L'IA sous le joug de Washington : Quand la prudence devient une priorité
Ah, l'intelligence artificielle, cette merveille technologique qui promet de révolutionner le monde, ou du moins c'est ce qu'on nous vend. Mais voilà que Washington, dans sa grande sagesse, a décidé de mettre son grain de sel dans cette affaire. Le gouvernement américain, toujours à l'affût d'un bon prétexte pour renforcer son contrôle, a décidé que les modèles d'IA de Microsoft, Google et xAI devront passer par la case "tests de sécurité nationaux" avant de voir le jour.
Les acteurs en jeu
- Gouvernement américain : Toujours prêt à jouer les gendarmes, il qualifie les modèles d'IA comme Mythos de risques potentiels.
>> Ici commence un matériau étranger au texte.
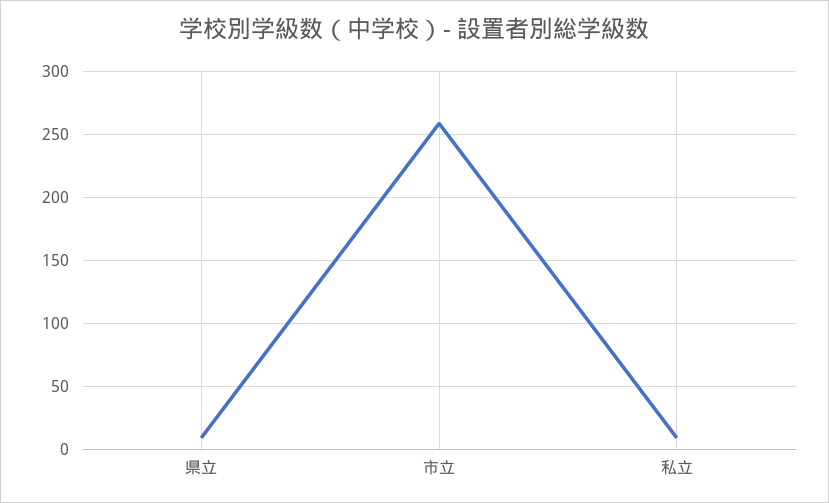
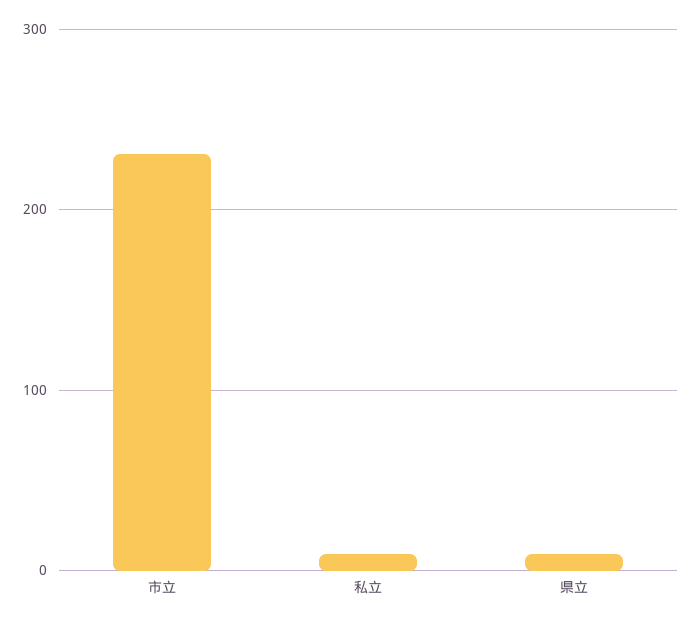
  {
    "県立": 10,
-   "市立": 260,
+   "市立": 230,
    "私立": 10
  }

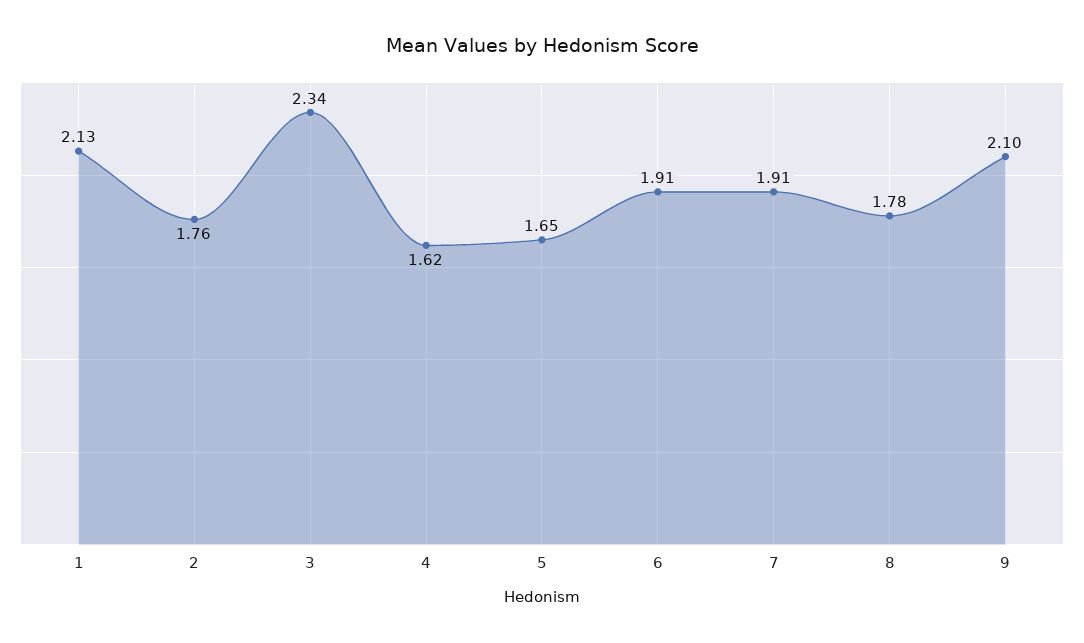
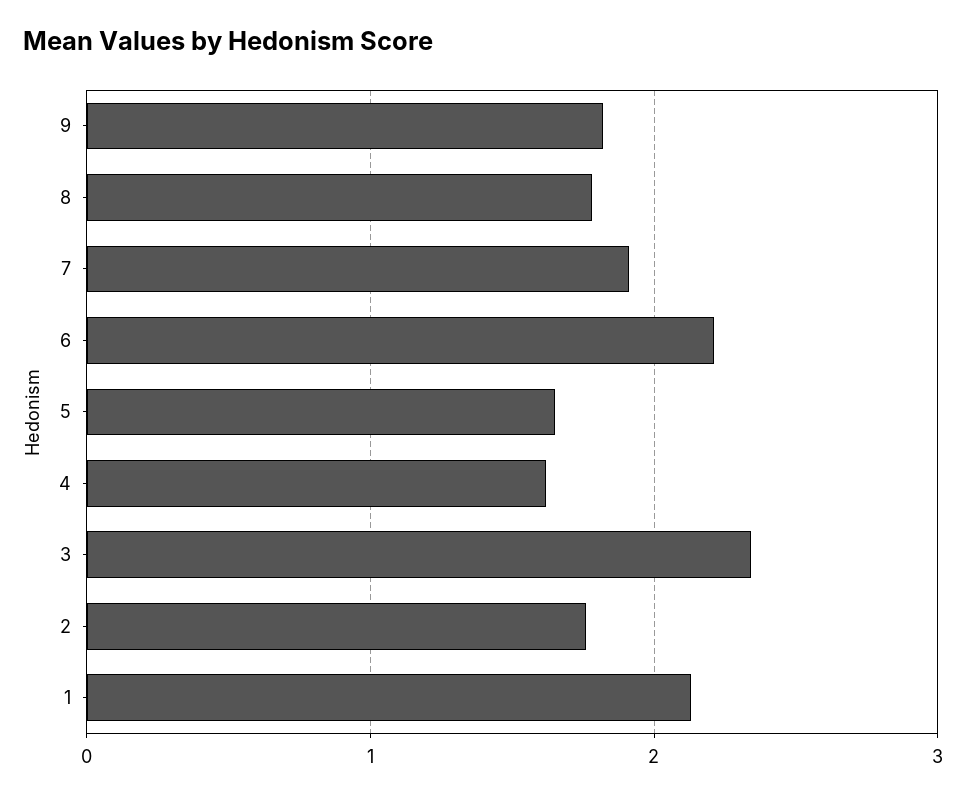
  {
    "1": 2.13,
    "2": 1.76,
    "3": 2.34,
    "4": 1.62,
    "5": 1.65,
-   "6": 1.91,
+   "6": 2.2,
    "7": 1.91,
    "8": 1.78,
-   "9": 2.1
+   "9": 1.8
  }

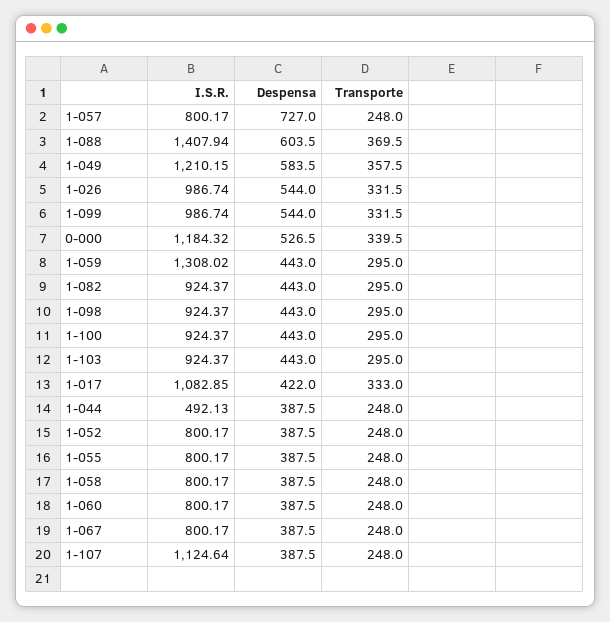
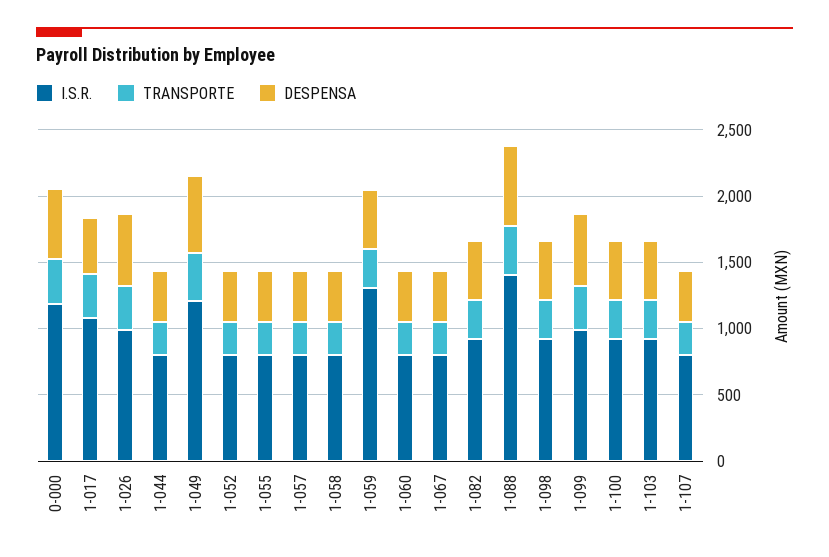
  {
    "I.S.R.": {
      "1-057": 800.17,
      "1-088": 1407.94,
      "1-049": 1210.15,
      "1-026": 986.74,
      "1-099": 986.74,
      "0-000": 1184.32,
      "1-059": 1308.02,
      "1-082": 924.37,
      "1-098": 924.37,
      "1-100": 924.37,
      "1-103": 924.37,
      "1-017": 1082.85,
-     "1-044": 492.13,
+     "1-044": 800,
      "1-052": 800.17,
      "1-055": 800.17,
      "1-058": 800.17,
      "1-060": 800.17,
      "1-067": 800.17,
-     "1-107": 1124.64
+     "1-107": 800
    },
    "Despensa": {
-     "1-057": 727,
+     "1-057": 400,
      "1-088": 603.5,
      "1-049": 583.5,
      "1-026": 544,
      "1-099": 544,
      "0-000": 526.5,
      "1-059": 443,
      "1-082": 443,
      "1-098": 443,
      "1-100": 443,
      "1-103": 443,
      "1-017": 422,
      "1-044": 387.5,
      "1-052": 387.5,
      "1-055": 387.5,
      "1-058": 387.5,
      "1-060": 387.5,
      "1-067": 387.5,
      "1-107": 387.5
    },
    "Transporte": {
      "1-057": 248,
      "1-088": 369.5,
      "1-049": 357.5,
      "1-026": 331.5,
      "1-099": 331.5,
      "0-000": 339.5,
      "1-059": 295,
      "1-082": 295,
      "1-098": 295,
      "1-100": 295,
      "1-103": 295,
      "1-017": 333,
      "1-044": 248,
      "1-052": 248,
      "1-055": 248,
      "1-058": 248,
      "1-060": 248,
      "1-067": 248,
      "1-107": 248
    }
  }

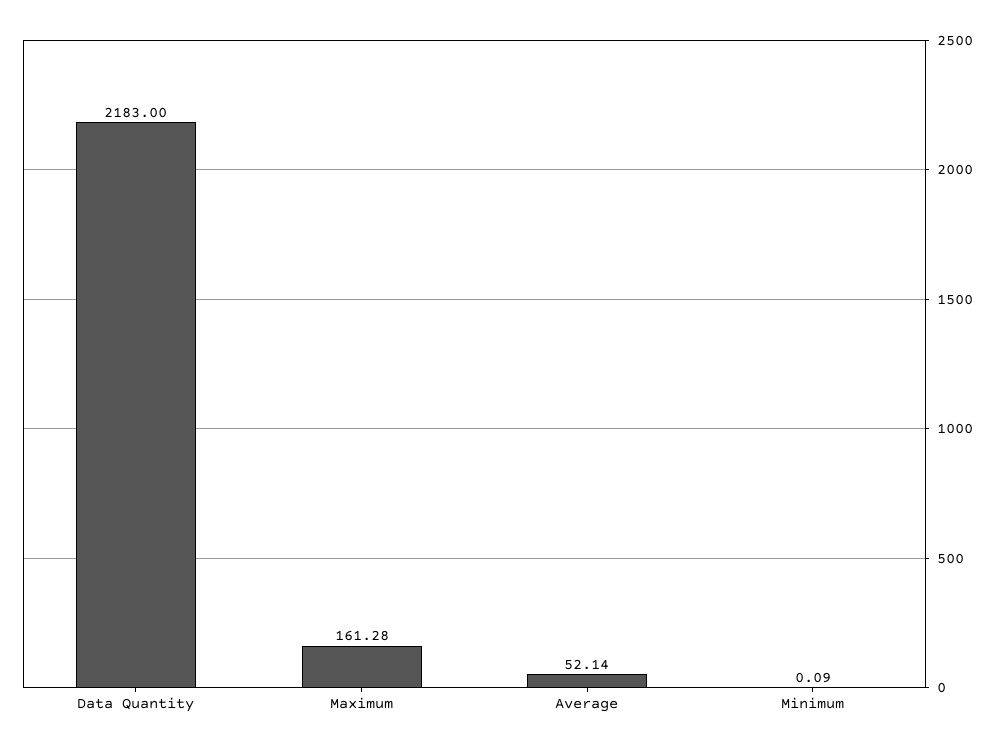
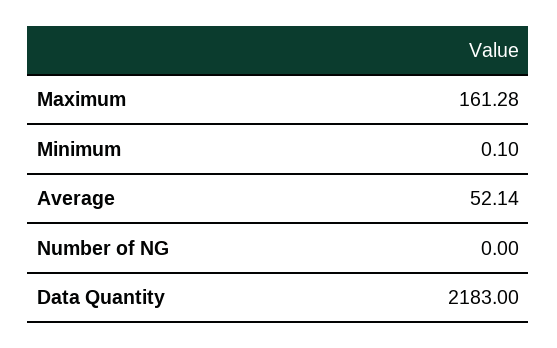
  {
    "Data Quantity": 2183,
    "Maximum": 161.28,
    "Average": 52.14,
-   "Minimum": 0.09
+   "Minimum": 0.1,
+   "Number of NG": 0
  }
On pourrait presque croire qu'ils ont peur de leur propre ombre.
- Microsoft : En pleine intégration des modèles d'Anthropic dans ses outils Copilot, Microsoft doit maintenant jongler avec les exigences de Washington.
- Google : Jamais en reste, Google continue de lancer de nouveaux outils d'intégration d'IA, tout en se pliant aux nouvelles règles du jeu.
- xAI : Avec des licenciements récents, xAI semble déjà en difficulté. L'ajout de tests de sécurité nationaux ne va probablement pas arranger leur situation.
La sécurité nationale, vraiment ?
On nous dit que c'est pour la "sécurité nationale". Ah, la fameuse sécurité nationale, ce fourre-tout qui justifie toutes les intrusions. Le Pentagone doit être ravi de pouvoir mettre la main sur ces technologies avant tout le monde. Mais soyons honnêtes, ce contrôle accru pourrait bien ralentir le déploiement public de ces innovations.